まだ四歳の息子の身体は小さく、泣き顔を見るのは辛い。
まだ母親が恋しい年頃なんだと実感し、罪悪感が沸いてしまう。
そのまま抱き上げてやると、泣き顔が途端にワクワクした笑顔に変わる。
「わぁ高い!パパーあのねメイ……すごく怖い夢見て……そんでね……パパのお顔見たくなっちゃって」
「そうかそうか……どんな夢だった?」
「うん……パパが死んじゃうの。僕一人になっちゃって寂しくて怖くてエーンエーン泣いちゃった」
「そんな、ちゃんとパパはここにいるだろう」
「うん!」
「もう家に帰るか」
「うん、ボクの家に戻りたいなぁ、おばーちゃん家も楽しいけど……今日は……」
そんなやりとりを、母は優しい眼差しで見守ってくれていた。
母には玲子と別れる時に、離婚の本当の理由を正直に話した。
逃げることなく俺の話を真摯に受け止めてくれたので、その時初めて理解のある人だと思った。それからずっと心強い存在だ。男親では足りない部分の芽生のサポートも良くしてくれ、本当に助かっている。

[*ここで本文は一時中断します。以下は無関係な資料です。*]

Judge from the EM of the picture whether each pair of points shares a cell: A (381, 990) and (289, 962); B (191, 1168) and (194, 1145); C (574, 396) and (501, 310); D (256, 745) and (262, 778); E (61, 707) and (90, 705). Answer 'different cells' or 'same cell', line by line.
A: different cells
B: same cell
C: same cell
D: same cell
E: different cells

「いいのよ。芽生、明日はパパと遊園地でしょ。今日はもう帰った方がいいわ。その方が朝早く行けるでしょ」
「ありがとう。母さん」
「おばーちゃん、また来週泊まりにくるね」
「待っているわ」
****
帰りの車の中でさっき芽生が言ったことが、引っかかっていた。
ひとりは寂しい。
ひとりは怖い。
瑞樹、君は今何をしている?
一人で怖くないか。
一人で寂しくないか。
「パパ、何考えているの?もしかして……あのお兄ちゃんのこと?」
「ん?なんだ。知ってたのか」
「だってパパってば最近鼻の下伸ばしてるじゃん。あのお兄ちゃんのこと話す時はいつも!クスクスッ」
「なんだ? そんな言葉どこで覚えたんだか。それに泣いた烏がもう笑ったな」
「おばーちゃんに教えてもらったよ、えへへ」
「全く……母さんは。そうだ明日の遊園地あのお兄ちゃんも一緒でいいかな」
「わぁ! もちろんいいよ。あのお兄ちゃんは優しくて大好きだよ!」
「よかった。ありがとうな。なぁ……あのお兄ちゃんも今日とても怖い夢を見てしまったんだ。今頃……ひとりで泣いているかもしれなくて」
「えっそうなの? あのお兄ちゃんひとりぼっちで暮らしているの?」
「あぁ……」
芽生は少し考えているようだった。それから……
「それは寂しいね。ボクにはパパがいるのに。そうだ!今日はボクの家に来たらいいよ。ボクが一緒に眠ってあげるから」
「成程! それはいいかもしれないな。芽生、そうしてもらえるか」
「もちろんだよ!」
「じゃあ寄り道しよう、お兄ちゃんの家に」
「わーい!深夜のデートだね」
「またそんな言葉をいつの間に……」
「おばあちゃんからだよ」
「はぁ……」
息子がとんでもない耳年増になりそうで、心配だ。
躊躇しないで……瑞樹の所に行こう!
恋愛に少し憶病になっている俺だが、迷い過ぎても遠慮し過ぎてもダメだ。
今というタイミングで、瑞樹が俺を必要としていると思うから。
だから今の俺らしい行動を取ればいい。